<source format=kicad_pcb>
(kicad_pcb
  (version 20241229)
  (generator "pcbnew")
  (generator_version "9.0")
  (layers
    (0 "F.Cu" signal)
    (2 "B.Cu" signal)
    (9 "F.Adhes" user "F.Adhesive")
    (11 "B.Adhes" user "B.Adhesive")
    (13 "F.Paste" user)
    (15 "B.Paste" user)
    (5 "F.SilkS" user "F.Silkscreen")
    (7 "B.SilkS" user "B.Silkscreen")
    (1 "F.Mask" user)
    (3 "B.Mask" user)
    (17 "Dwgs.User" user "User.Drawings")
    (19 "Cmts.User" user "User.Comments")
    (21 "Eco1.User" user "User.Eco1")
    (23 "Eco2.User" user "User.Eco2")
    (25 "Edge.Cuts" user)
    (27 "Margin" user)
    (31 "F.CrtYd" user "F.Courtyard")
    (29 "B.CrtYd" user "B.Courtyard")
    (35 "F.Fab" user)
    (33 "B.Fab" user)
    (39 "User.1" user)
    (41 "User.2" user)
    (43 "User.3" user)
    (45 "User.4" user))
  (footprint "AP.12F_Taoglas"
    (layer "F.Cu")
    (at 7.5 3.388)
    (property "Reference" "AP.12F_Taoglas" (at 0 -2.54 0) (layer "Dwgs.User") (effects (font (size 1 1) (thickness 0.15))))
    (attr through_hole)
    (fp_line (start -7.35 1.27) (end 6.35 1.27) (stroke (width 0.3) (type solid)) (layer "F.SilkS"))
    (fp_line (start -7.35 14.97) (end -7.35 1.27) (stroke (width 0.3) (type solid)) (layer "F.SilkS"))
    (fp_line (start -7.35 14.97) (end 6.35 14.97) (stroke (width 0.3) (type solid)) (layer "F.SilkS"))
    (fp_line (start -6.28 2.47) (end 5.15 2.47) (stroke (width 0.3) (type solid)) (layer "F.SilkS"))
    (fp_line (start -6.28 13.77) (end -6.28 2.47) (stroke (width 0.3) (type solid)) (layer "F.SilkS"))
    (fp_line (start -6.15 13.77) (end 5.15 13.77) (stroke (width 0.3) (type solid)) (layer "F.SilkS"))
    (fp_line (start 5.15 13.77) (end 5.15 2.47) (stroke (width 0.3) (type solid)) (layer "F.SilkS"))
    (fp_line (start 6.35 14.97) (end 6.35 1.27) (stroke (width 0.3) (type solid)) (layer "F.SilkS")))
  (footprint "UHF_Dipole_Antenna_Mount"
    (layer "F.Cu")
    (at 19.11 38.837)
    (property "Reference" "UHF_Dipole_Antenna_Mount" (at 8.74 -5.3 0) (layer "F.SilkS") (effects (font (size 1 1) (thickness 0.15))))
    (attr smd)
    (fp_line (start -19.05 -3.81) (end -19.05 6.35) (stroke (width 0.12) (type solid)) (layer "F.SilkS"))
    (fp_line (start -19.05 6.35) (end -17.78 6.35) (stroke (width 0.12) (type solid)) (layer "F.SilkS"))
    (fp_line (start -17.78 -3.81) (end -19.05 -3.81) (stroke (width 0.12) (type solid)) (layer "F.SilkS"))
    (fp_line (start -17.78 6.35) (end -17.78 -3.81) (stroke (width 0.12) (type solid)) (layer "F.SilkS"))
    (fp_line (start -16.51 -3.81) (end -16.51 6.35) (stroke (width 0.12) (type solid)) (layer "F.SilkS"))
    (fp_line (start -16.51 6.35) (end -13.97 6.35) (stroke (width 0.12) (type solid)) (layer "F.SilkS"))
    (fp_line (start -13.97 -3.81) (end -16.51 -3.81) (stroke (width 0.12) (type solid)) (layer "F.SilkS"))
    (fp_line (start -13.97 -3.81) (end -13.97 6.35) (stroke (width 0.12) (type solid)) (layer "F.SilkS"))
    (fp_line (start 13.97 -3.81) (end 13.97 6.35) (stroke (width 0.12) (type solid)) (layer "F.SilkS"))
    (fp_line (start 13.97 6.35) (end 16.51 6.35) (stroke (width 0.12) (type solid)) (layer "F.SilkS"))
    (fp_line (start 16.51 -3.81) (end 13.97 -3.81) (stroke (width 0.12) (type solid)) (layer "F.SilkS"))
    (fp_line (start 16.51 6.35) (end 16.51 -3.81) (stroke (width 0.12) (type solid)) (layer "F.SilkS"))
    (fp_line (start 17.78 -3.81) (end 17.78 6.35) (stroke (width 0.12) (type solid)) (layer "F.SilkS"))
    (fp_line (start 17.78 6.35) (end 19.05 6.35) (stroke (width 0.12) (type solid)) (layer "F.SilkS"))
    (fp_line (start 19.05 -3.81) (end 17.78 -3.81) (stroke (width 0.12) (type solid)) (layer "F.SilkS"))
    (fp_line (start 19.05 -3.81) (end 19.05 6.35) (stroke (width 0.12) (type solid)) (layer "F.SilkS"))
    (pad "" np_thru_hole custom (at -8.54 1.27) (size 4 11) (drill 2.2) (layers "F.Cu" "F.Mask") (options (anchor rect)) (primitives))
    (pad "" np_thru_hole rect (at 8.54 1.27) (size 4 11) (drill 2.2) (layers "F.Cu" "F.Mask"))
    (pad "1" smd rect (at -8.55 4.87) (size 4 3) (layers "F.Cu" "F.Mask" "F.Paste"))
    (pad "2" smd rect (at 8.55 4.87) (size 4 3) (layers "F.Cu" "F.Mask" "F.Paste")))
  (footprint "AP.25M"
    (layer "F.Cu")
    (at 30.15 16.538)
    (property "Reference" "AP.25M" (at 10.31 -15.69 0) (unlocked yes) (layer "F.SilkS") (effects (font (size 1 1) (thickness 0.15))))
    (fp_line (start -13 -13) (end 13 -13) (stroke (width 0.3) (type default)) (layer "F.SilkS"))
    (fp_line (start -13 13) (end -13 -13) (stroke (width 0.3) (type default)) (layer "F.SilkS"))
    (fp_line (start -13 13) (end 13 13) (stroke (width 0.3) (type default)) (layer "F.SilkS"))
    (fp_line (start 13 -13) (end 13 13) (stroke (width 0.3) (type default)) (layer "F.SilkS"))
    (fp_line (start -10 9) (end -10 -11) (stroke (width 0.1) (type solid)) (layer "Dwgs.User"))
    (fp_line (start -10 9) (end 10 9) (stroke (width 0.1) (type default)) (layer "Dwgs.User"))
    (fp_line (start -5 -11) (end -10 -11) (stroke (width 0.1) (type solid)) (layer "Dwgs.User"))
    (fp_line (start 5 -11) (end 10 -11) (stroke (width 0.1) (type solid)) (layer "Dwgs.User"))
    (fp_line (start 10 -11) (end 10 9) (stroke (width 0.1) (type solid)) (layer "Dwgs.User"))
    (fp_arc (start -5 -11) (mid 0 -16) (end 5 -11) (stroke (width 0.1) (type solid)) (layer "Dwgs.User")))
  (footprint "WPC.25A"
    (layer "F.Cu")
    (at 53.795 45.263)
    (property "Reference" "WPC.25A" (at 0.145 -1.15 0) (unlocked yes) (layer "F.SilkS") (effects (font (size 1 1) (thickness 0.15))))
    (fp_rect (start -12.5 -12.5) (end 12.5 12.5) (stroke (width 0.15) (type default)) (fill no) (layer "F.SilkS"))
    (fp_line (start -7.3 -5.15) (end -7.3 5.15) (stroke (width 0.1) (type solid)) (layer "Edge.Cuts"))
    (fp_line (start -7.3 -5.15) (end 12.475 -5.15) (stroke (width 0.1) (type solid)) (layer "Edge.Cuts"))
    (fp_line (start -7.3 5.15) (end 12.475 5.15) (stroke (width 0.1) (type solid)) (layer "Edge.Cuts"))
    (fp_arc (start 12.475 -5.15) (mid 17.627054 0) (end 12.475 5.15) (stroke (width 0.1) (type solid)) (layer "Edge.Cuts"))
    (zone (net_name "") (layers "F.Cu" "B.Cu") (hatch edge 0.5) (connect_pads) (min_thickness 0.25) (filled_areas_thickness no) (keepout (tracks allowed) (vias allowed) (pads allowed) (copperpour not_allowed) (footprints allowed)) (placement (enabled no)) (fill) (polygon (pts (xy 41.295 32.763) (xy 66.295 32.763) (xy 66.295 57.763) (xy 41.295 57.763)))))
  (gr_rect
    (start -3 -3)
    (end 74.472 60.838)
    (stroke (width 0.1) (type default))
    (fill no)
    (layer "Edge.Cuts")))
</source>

____

When a line in the records holds the string "Silkscreen", copy that line.

# Task response
    (5 "F.SilkS" user "F.Silkscreen")
    (7 "B.SilkS" user "B.Silkscreen")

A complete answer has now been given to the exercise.